## WHAT TO DO
Arrange every line of the listing below as a numbered list, and drop any blank lines.

== EXTRACTED MATERIAL

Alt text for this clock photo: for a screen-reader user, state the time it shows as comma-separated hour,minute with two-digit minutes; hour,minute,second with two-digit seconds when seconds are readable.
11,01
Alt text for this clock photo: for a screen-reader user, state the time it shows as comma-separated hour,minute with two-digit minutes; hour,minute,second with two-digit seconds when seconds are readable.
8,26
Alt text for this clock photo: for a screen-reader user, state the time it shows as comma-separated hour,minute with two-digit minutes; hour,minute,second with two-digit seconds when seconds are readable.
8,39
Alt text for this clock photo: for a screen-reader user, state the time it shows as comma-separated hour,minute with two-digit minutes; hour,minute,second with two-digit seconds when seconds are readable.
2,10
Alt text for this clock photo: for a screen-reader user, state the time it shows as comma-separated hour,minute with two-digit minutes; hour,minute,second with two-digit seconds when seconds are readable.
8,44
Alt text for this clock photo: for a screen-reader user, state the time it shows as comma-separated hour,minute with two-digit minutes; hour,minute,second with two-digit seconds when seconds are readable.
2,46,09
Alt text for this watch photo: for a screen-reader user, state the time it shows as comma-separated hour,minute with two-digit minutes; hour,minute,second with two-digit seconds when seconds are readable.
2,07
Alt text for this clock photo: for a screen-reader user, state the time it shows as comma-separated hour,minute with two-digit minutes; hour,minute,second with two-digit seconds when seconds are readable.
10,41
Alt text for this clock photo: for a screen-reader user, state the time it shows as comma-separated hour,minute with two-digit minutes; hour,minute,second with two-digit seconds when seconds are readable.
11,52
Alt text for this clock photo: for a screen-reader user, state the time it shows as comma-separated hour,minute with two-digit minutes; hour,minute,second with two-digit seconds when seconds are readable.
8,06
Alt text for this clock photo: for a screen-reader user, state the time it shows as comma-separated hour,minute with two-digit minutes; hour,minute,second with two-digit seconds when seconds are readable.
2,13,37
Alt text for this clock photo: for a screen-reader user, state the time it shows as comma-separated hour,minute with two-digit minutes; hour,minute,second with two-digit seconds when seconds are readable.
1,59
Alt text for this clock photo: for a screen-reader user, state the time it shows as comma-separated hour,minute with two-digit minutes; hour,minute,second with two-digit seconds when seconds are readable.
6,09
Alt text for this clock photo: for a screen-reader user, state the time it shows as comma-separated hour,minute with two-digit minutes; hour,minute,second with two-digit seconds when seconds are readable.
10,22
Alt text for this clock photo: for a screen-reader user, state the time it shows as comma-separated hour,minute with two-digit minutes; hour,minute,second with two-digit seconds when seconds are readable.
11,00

====

## THE RESPONSE
1. Alt text for this clock photo: for a screen-reader user, state the time it shows as comma-separated hour,minute with two-digit minutes; hour,minute,second with two-digit seconds when seconds are readable.
2. 11,01
3. Alt text for this clock photo: for a screen-reader user, state the time it shows as comma-separated hour,minute with two-digit minutes; hour,minute,second with two-digit seconds when seconds are readable.
4. 8,26
5. Alt text for this clock photo: for a screen-reader user, state the time it shows as comma-separated hour,minute with two-digit minutes; hour,minute,second with two-digit seconds when seconds are readable.
6. 8,39
7. Alt text for this clock photo: for a screen-reader user, state the time it shows as comma-separated hour,minute with two-digit minutes; hour,minute,second with two-digit seconds when seconds are readable.
8. 2,10
9. Alt text for this clock photo: for a screen-reader user, state the time it shows as comma-separated hour,minute with two-digit minutes; hour,minute,second with two-digit seconds when seconds are readable.
10. 8,44
11. Alt text for this clock photo: for a screen-reader user, state the time it shows as comma-separated hour,minute with two-digit minutes; hour,minute,second with two-digit seconds when seconds are readable.
12. 2,46,09
13. Alt text for this watch photo: for a screen-reader user, state the time it shows as comma-separated hour,minute with two-digit minutes; hour,minute,second with two-digit seconds when seconds are readable.
14. 2,07
15. Alt text for this clock photo: for a screen-reader user, state the time it shows as comma-separated hour,minute with two-digit minutes; hour,minute,second with two-digit seconds when seconds are readable.
16. 10,41
17. Alt text for this clock photo: for a screen-reader user, state the time it shows as comma-separated hour,minute with two-digit minutes; hour,minute,second with two-digit seconds when seconds are readable.
18. 11,52
19. Alt text for this clock photo: for a screen-reader user, state the time it shows as comma-separated hour,minute with two-digit minutes; hour,minute,second with two-digit seconds when seconds are readable.
20. 8,06
21. Alt text for this clock photo: for a screen-reader user, state the time it shows as comma-separated hour,minute with two-digit minutes; hour,minute,second with two-digit seconds when seconds are readable.
22. 2,13,37
23. Alt text for this clock photo: for a screen-reader user, state the time it shows as comma-separated hour,minute with two-digit minutes; hour,minute,second with two-digit seconds when seconds are readable.
24. 1,59
25. Alt text for this clock photo: for a screen-reader user, state the time it shows as comma-separated hour,minute with two-digit minutes; hour,minute,second with two-digit seconds when seconds are readable.
26. 6,09
27. Alt text for this clock photo: for a screen-reader user, state the time it shows as comma-separated hour,minute with two-digit minutes; hour,minute,second with two-digit seconds when seconds are readable.
28. 10,22
29. Alt text for this clock photo: for a screen-reader user, state the time it shows as comma-separated hour,minute with two-digit minutes; hour,minute,second with two-digit seconds when seconds are readable.
30. 11,00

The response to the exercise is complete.